Baru saja Draco hendak memberi aba-aba, Krystal malah lebih dulu melancarkan aksi memukul. Adiknya itu, bergerak sangat gesit, dan berkali-kali menggunakan teknik menebah, membuat Draco cukup kewalahan untuk menangkis.
Krystal mundur beberapa langkah dengan senyum miring. Ia menunggu aksi sang kakak untuk menyerangnya terlebih dahulu. Namun, Draco malah mengayun-ayunkan tangannya, membuat Krystal keheranan.
“Ayo--” ucapan Krystal terhenti, saat tiba-tiba Draco menyerangnya.
Sang kakak bergerak sangat cepat dan tak terkendali, membuat perempuan itu terus memfokuskan diri untuk menangkis dengan cepat agar tidak kalah.
Ketika Draco mulai bergerak pelan, Krystal memutar tubuhnya dan menendang dengan entakkan telapak kaki yang sejajar dengan bahu. Akan tetapi, belum mengenai sang kakak, Draco malah lebih dulu menangkap kakinya. Kemudian, memutarnya sehingga tubuh Krystal jatuh telungkup ke rumput.

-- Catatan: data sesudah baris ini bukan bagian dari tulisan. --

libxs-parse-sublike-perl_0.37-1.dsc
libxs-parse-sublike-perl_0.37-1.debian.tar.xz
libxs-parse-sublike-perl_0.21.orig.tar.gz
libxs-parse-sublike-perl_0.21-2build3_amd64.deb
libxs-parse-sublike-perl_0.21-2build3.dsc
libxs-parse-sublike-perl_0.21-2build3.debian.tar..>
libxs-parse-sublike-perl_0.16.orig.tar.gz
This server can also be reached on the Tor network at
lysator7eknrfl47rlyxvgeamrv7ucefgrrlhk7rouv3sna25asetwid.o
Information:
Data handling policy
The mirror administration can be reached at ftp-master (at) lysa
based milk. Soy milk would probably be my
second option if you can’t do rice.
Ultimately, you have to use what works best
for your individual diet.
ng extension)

Krystal menghela napas. Ia selalu saja kalah dari sang kakak yang lebih tua dua tahun darinya. Kakaknya itu selalu saja bisa membuat dirinya jatuh dan memenangkan latihan. Ingin rasanya, sekali saja, perempuan itu bisa mengalahkan Draco yang terkenal tangguh.
Krystal pun bangun, tak memedulikan pakaiannya yang basah. Ia memosisikan dirinya kembali dan memiliki tekad yang bulat untuk membuat sang kakak kalah. Perhitungan sebelum menyerang, sangat diperlukan kali ini.

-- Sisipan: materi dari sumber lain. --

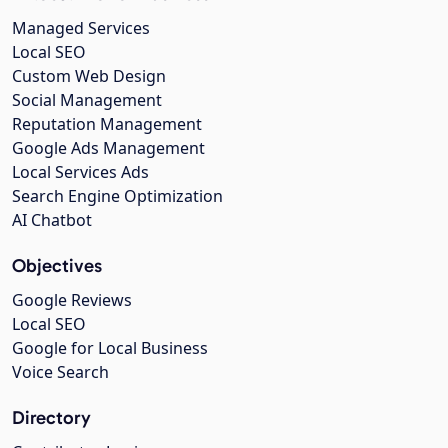
Managed Services
Local SEO
Custom Web Design
Social Management
Reputation Management
Google Ads Management
Local Services Ads
Search Engine Optimization
AI Chatbot
Objectives
Google Reviews
Local SEO
Google for Local Business
Voice Search
Directory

Krystal dan Draco saling berputar sambil menatap. Pemuda bersurai hitam, menyuruh Krystal menyerang lebih dulu. Tetapi, perempuan dengan rambut sebahu itu masih belum bergerak sedikit pun.
Krystal akhirnya menyerang dengan melakukan pukulan dan sikutan berkali-kali. Tak lupa, diiringi dengan tendangan dengan kaki bagian atas dan samping. Terus-menerus, tetapi Draco dengan cepat menghindar dan menangkis. Pemuda itu benar-benar tak bisa ia kalahkan.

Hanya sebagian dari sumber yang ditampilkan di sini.